Work to complete
First find the line with "right back paw: (189, 204)" in the entries below, then set down exactly every line through the line with "left front paw: (224, 210)", that line included.

Input for this task
══════════════════════════════

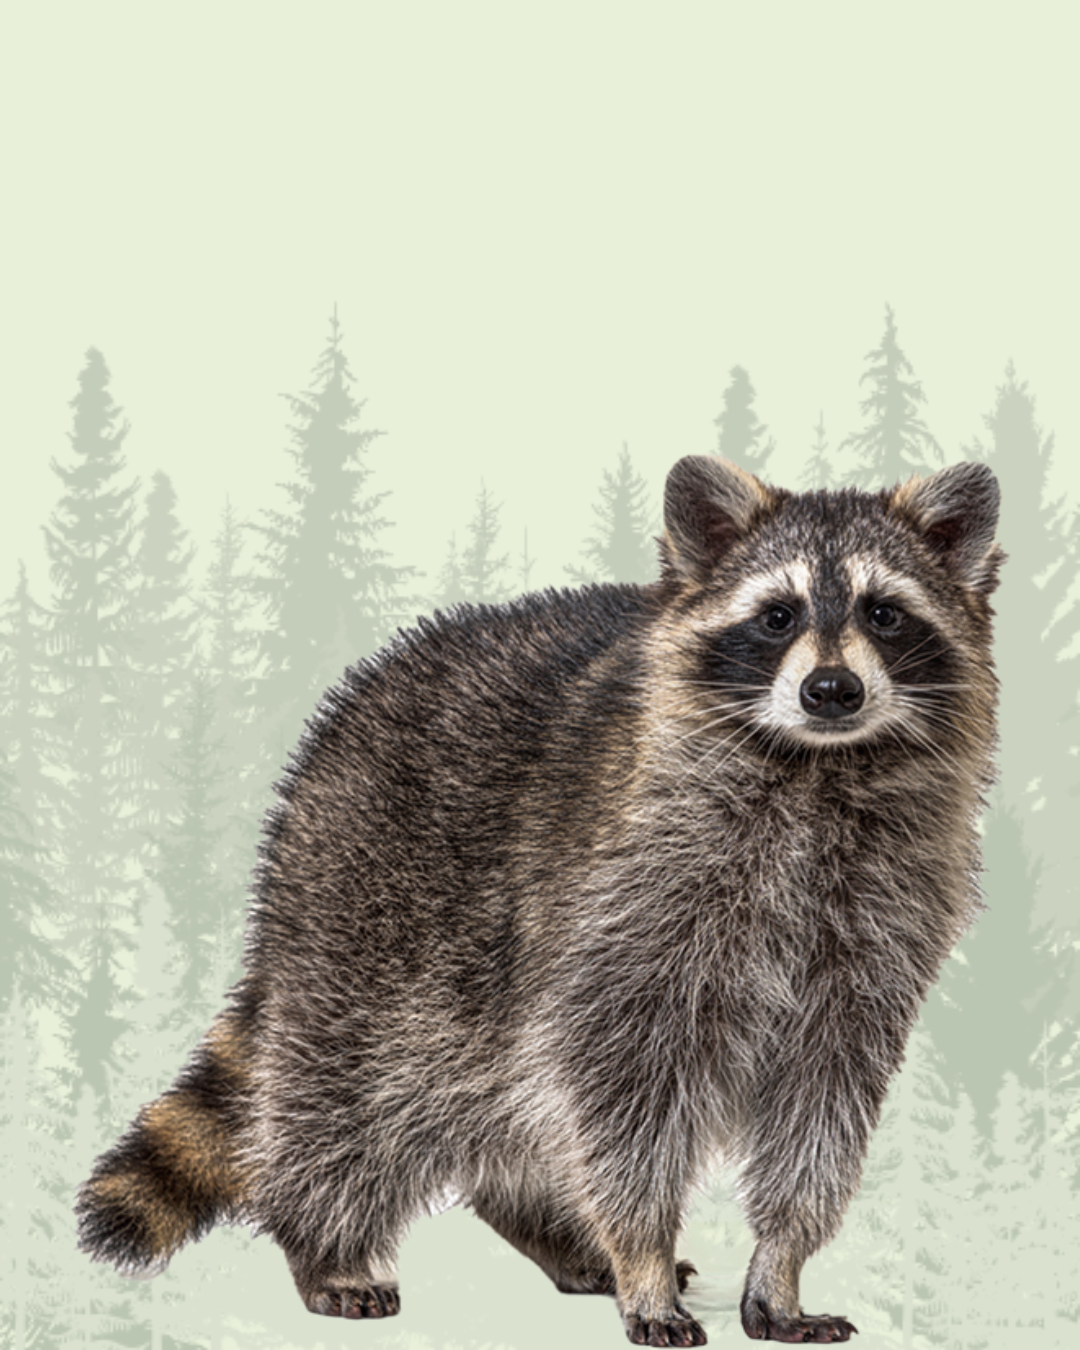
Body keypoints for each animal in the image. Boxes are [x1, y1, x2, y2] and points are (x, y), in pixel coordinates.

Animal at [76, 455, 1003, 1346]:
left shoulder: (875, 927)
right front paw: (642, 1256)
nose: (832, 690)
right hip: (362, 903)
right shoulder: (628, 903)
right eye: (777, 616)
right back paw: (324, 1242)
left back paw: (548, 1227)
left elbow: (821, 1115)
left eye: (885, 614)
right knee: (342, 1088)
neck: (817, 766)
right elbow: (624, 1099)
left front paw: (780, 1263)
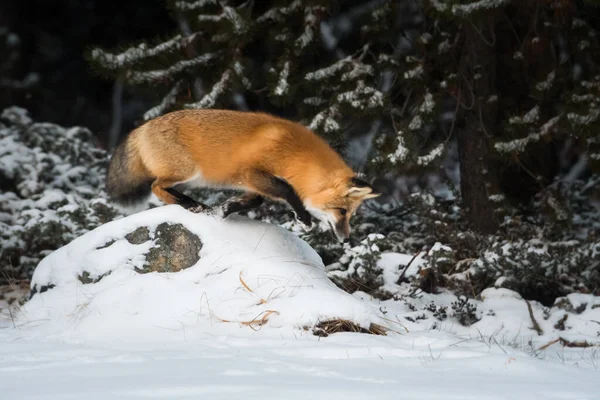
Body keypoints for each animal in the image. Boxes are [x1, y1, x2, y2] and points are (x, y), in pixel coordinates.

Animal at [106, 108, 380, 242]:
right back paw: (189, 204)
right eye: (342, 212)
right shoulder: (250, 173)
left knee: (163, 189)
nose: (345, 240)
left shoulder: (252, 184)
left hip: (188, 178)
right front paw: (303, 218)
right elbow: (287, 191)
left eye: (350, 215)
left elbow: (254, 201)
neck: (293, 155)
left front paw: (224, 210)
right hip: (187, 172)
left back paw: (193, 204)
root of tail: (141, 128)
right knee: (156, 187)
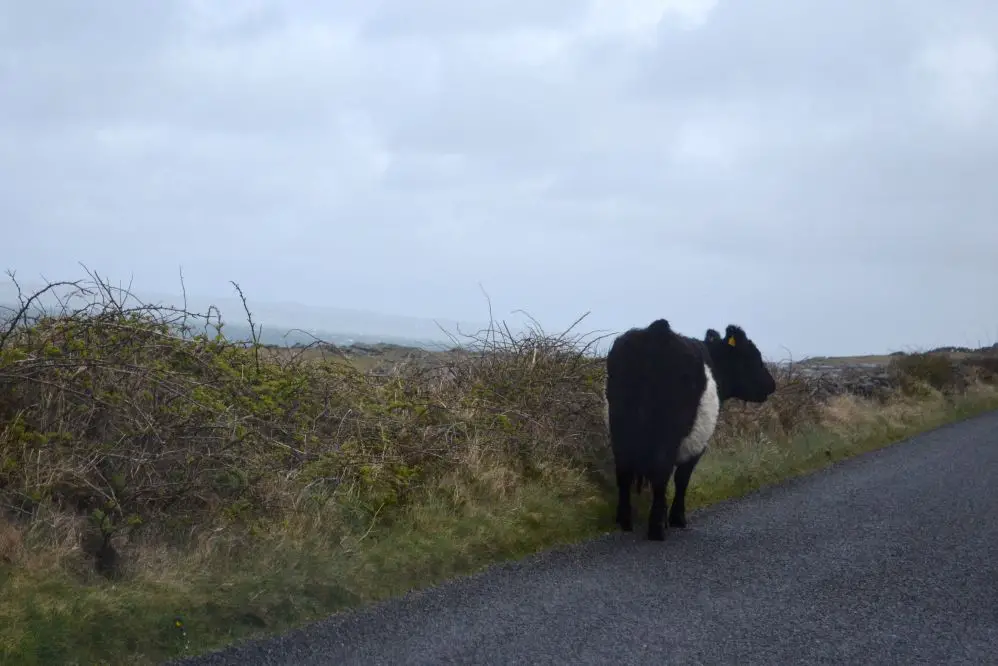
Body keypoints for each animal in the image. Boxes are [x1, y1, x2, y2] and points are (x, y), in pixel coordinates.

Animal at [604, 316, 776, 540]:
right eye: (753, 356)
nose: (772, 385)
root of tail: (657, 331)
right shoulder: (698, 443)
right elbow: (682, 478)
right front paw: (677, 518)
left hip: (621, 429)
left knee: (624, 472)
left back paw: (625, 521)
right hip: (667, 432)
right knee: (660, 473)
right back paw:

══════════════════════════════

Your response
right back paw: (189, 204)
right eye: (342, 212)
right shoulder: (250, 173)
left knee: (163, 189)
nose: (345, 240)
left shoulder: (252, 184)
left hip: (188, 178)
right front paw: (303, 218)
right elbow: (287, 191)
left eye: (350, 215)
left elbow: (254, 201)
neck: (293, 155)
left front paw: (224, 210)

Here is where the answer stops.